- [YOUR TASK] Beginning with the line where "click(838, 152)" appears, restate each line word for word until the data ends. Pictures do not go in.

- [DATA FOR THIS TASK]

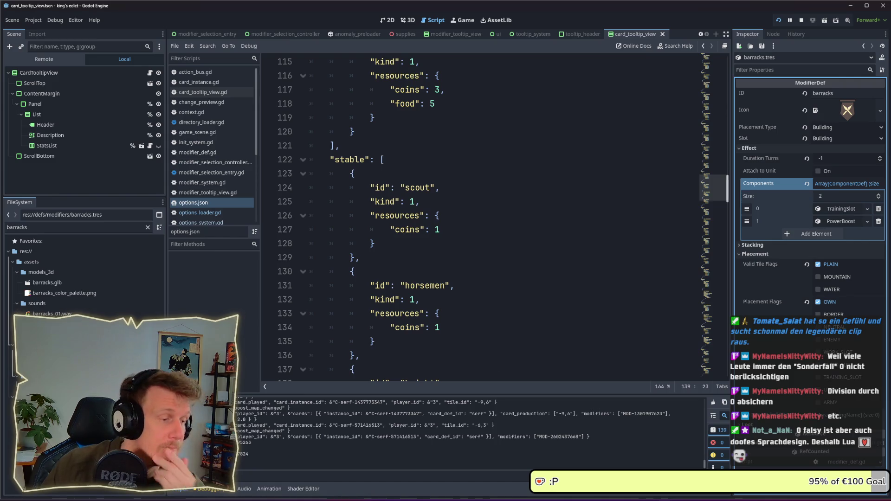
- Open the stable modifier definition and toggle its TRAINING_SLOT placement flag
key(ctrl+f)
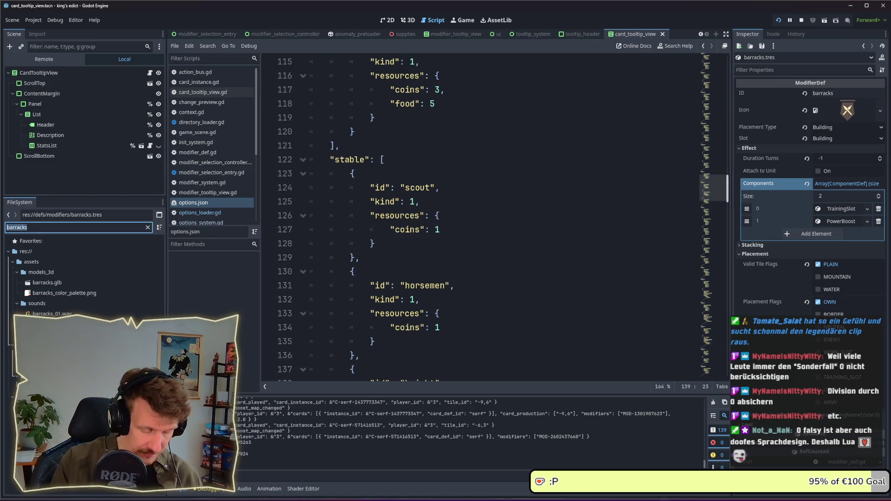
text(stable)
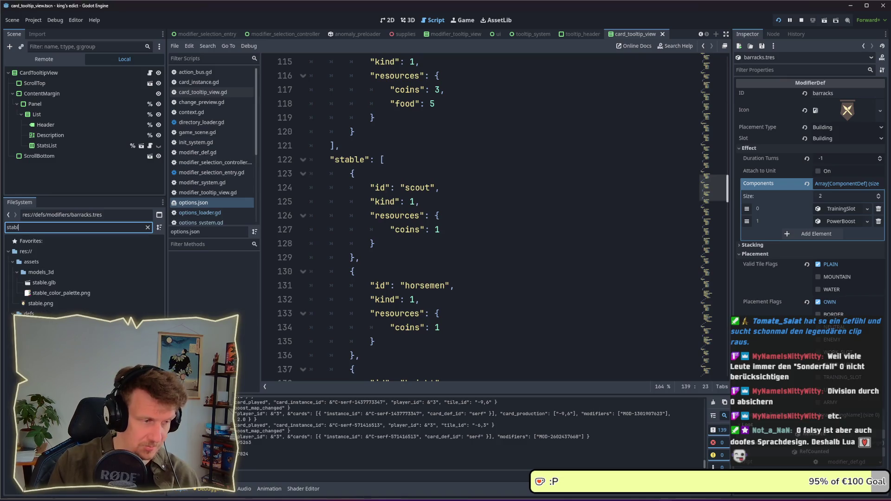
click(44, 334)
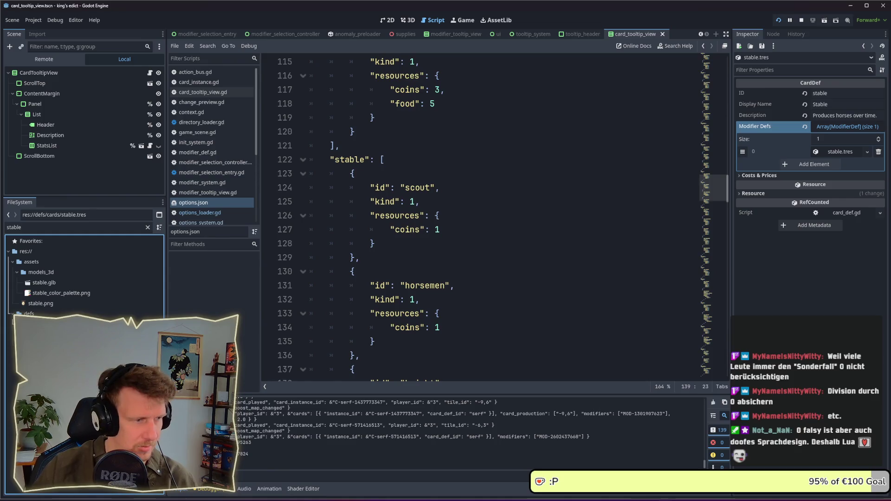
click(838, 152)
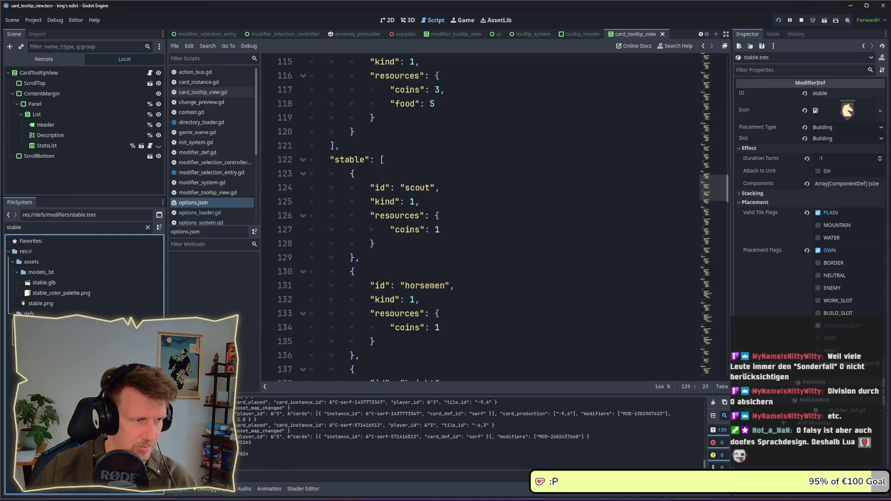
click(818, 326)
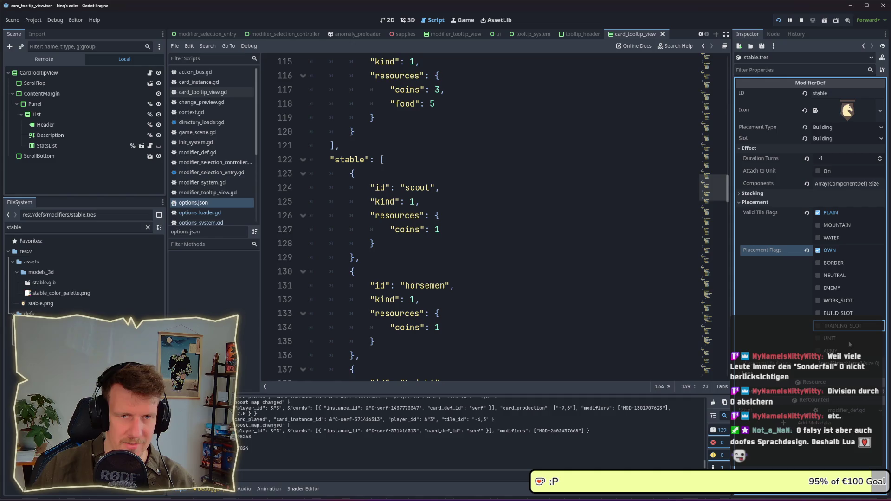
click(502, 274)
- Open options_preload.tscn, select the OptionsPreload node, and open options_loader.gd
scroll(489, 280, up, 5)
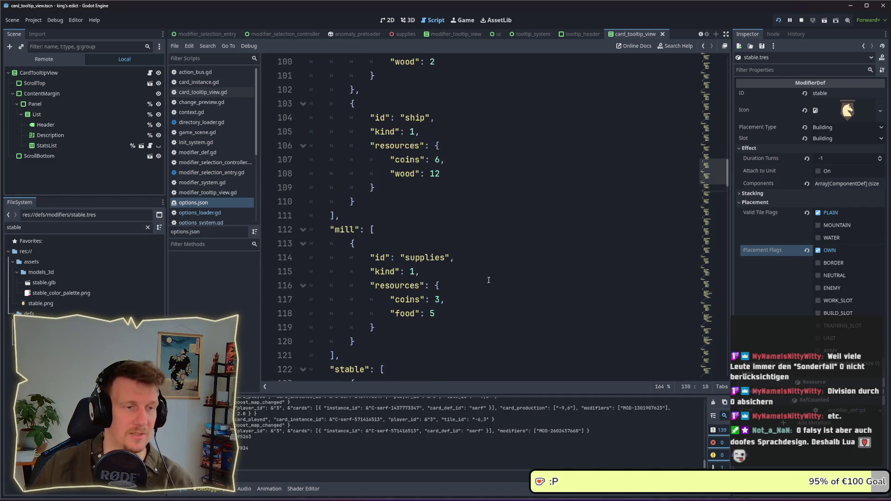
click(31, 227)
text(op)
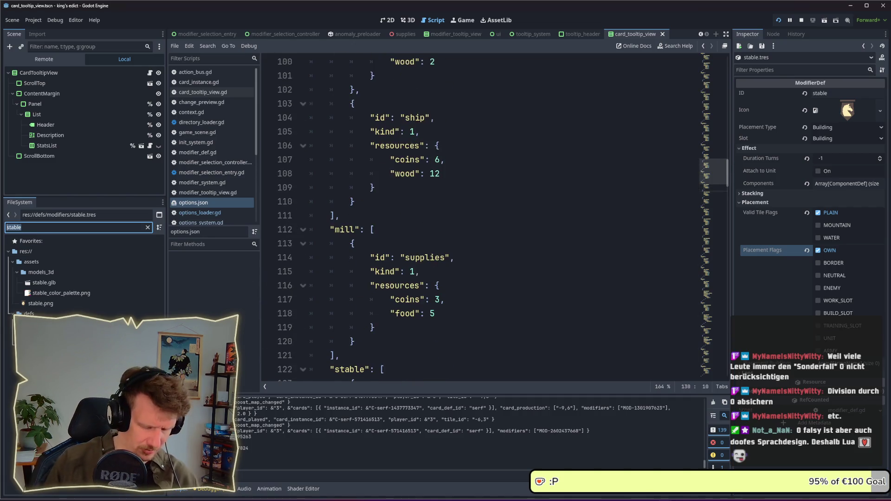
text(tions)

- [ANSWER SPACE]
click(838, 152)
click(818, 326)
click(502, 274)
- Open options_preload.tscn, select the OptionsPreload node, and open options_loader.gd
scroll(489, 280, up, 5)
click(31, 227)
text(op)
text(tions)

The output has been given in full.